简体   繁体   English

使用scipy.stats使用自定义分布拟合数据

[英]Fitting data with a custom distribution using scipy.stats

So I noticed that there is no implementation of the Skewed generalized t distribution in scipy . 所以我注意到scipy中没有scipy 广义t分布scipy It would be useful for me to fit this is distribution to some data I have. 对我来说,适合这是对我的一些数据的分配是有用的。 Unfortunately fit doesn't seem to be working in this case for me. 不幸的是,在这种情况下, fit似乎并不适用于我。 To explain further I have implemented it like so 为了进一步解释,我已经实现了它

import numpy as np
import pandas as pd
import scipy.stats as st
from scipy.special import beta

class sgt(st.rv_continuous):

    def _pdf(self, x, mu, sigma, lam, p, q):

        v = q ** (-1 / p) * \
            ((3 * lam ** 2 + 1) * (
                    beta(3 / p, q - 2 / p) / beta(1 / p, q)) - 4 * lam ** 2 *
             (beta(2 / p, q - 1 / p) / beta(1 / p, q)) ** 2) ** (-1 / 2)

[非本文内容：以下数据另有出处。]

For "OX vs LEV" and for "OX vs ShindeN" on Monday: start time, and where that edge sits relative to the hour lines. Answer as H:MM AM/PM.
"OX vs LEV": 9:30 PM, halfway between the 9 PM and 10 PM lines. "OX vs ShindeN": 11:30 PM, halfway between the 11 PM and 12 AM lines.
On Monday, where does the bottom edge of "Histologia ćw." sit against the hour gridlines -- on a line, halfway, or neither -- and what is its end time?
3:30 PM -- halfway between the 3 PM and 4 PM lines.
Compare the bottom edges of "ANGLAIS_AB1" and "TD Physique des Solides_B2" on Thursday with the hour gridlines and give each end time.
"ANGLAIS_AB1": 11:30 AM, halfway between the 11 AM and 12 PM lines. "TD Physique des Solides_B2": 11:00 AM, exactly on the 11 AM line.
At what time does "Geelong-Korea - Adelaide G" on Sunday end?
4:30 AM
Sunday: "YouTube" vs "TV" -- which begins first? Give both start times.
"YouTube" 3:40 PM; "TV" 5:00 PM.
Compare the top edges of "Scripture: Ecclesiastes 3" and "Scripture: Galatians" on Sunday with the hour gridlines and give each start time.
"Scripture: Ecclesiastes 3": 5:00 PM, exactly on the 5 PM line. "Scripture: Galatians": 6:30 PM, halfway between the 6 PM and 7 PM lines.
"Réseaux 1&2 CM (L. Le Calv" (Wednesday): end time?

        m = 2 * v * sigma * lam * q ** (1 / p) * beta(2 / p, q - 1 / p) / beta(
            1 / p, q)

        fx = p / (2 * v * sigma * q ** (1 / p) * beta(1 / p, q) * (
                abs(x - mu + m) ** p / (q * (v * sigma) ** p) * (
                lam * np.sign(x - mu + m) + 1) ** p + 1) ** (
                          1 / p + q))

        return fx

    def _argcheck(self, mu, sigma, lam, p, q):

        s = sigma > 0
        l = -1 < lam < 1
        p_bool = p > 0
        q_bool = q > 0

        all_bool = s & l & p_bool & q_bool

        return all_bool

This all works fine and I can generate random variables with given parameters no problem. 这一切都很好,我可以生成给定参数的随机变量没问题。 The _argcheck is required as a simple positive params only check is not suitable. _argcheck是必需的,因为只有一个简单的积极参数检查不合适。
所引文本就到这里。